Furthermore, these listed benefits are far from conjecture; adopting an API-first strategy has benefitted several Banks and NBFCs globally. For instance, Citibank’s Treasury and Trade Solutions, TTS has integrated APIs to enhance its transaction services. By using APIs, Citi has been able to provide real-time payment processing and data visibility to its corporate clients.
While APIs offer considerable benefits, their adoption presents challenges such as legacy system integration, security concerns, regulatory compliance, and managing API ecosystems. To overcome these barriers and capitalize on APIs’ full potential, companies need to implement robust strategies and investments.
The global shift towards open banking, driven by regulations like PSD2 and the Open Banking Standard, further shows the strategic importance of APIs. These mandates urge FIs to adopt APIs to build secure data sharing, innovation, and customer-centric solutions.
A recent McKinsey global survey revealed that 88% of respondents acknowledged the growing importance of APIs in banking over the past two years. And 81% agree that APIs are critical to their operations. Large banks are actively launching API programs, dedicating approximately 14% of their IT budgets to APIs. This shows that APIs are not just a technological instrument but a strategic priority for both business and IT functions within banks.
APIs in banking were once seen as a cost-saving tool to expand business offerings. Today they are recognized as strategic assets to drive innovation and growth. APIs enable banks to differentiate themselves in a competitive market, meet the expanding needs of their customers, and unlock new revenue opportunities. And this transition reflects a broader trend toward the “API economy”.
API economy refers to the use of APIs to enable integration and interaction between different software applications. Today, API economy has become the backbone of digital interactions. To put things into perspective, around 57% percent of internet traffic today is just API requests, as per Cloudflare’s API security and management report 2024.
With this dramatic evolution, the rise in need for API economy ecosystem in the fintech industry has also significantly increased. Two of the biggest markers of this development are open banking platforms and digital wallets and payment apps.
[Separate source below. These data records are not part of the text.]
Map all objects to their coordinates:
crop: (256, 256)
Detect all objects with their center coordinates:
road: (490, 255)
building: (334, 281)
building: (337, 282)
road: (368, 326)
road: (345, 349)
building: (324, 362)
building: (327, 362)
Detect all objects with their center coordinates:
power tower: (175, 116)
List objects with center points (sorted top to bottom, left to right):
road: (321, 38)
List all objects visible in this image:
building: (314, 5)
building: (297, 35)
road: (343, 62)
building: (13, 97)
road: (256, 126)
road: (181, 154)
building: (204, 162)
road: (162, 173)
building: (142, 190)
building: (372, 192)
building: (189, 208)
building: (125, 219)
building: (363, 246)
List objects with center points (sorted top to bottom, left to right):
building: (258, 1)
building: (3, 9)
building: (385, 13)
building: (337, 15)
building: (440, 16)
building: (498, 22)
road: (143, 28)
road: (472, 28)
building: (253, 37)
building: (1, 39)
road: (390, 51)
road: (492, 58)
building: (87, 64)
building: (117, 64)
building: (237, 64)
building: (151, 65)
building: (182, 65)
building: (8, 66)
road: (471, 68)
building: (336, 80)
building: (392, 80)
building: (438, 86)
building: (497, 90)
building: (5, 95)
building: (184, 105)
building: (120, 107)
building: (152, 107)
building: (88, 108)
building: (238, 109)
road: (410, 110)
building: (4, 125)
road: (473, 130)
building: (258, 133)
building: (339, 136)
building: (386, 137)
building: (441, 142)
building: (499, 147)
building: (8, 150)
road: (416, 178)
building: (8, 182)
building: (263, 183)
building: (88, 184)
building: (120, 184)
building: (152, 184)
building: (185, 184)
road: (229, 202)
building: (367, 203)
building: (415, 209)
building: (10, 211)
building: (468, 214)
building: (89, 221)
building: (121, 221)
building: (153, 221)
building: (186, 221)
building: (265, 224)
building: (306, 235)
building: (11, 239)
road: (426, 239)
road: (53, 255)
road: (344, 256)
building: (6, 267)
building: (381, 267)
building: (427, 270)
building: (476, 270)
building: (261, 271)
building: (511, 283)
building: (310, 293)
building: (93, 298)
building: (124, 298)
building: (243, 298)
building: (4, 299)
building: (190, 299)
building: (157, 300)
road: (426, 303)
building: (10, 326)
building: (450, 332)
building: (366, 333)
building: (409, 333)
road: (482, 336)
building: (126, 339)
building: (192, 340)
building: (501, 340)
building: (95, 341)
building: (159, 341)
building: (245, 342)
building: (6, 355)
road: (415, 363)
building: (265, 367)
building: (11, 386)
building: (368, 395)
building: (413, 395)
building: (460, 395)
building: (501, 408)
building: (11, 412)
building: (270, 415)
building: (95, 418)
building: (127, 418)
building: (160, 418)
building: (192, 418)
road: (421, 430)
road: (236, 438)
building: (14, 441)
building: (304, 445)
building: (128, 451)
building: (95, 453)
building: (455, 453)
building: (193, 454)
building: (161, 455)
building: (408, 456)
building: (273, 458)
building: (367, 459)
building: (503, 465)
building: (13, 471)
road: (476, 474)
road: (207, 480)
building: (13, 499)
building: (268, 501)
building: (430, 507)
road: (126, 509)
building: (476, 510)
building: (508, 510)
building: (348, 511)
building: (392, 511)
According to the 2023 FIS Global Payments Reports, digital wallet payments now account for nearly half of all transactions: 54% for e-commerce and 43% for POS purchases.
In summary, APIs, today, are pivotal in driving efficiency, innovation, and growth in the global financial services landscape, making them indispensable tools for modern financial institutions.
The future of banking is in leveraging APIs to build a more agile, client-centric financial ecosystem—a crucial opportunity for banks to remain competitive and relevant.
By fostering a culture of collaboration and innovation through APIs, financial institutions can position themselves as leaders in the digital economy, delivering value-driven solutions. So, the question is no longer whether APIs are a necessity but how banks can make the most of their game-changing potential to thrive in a fast-changing financial world.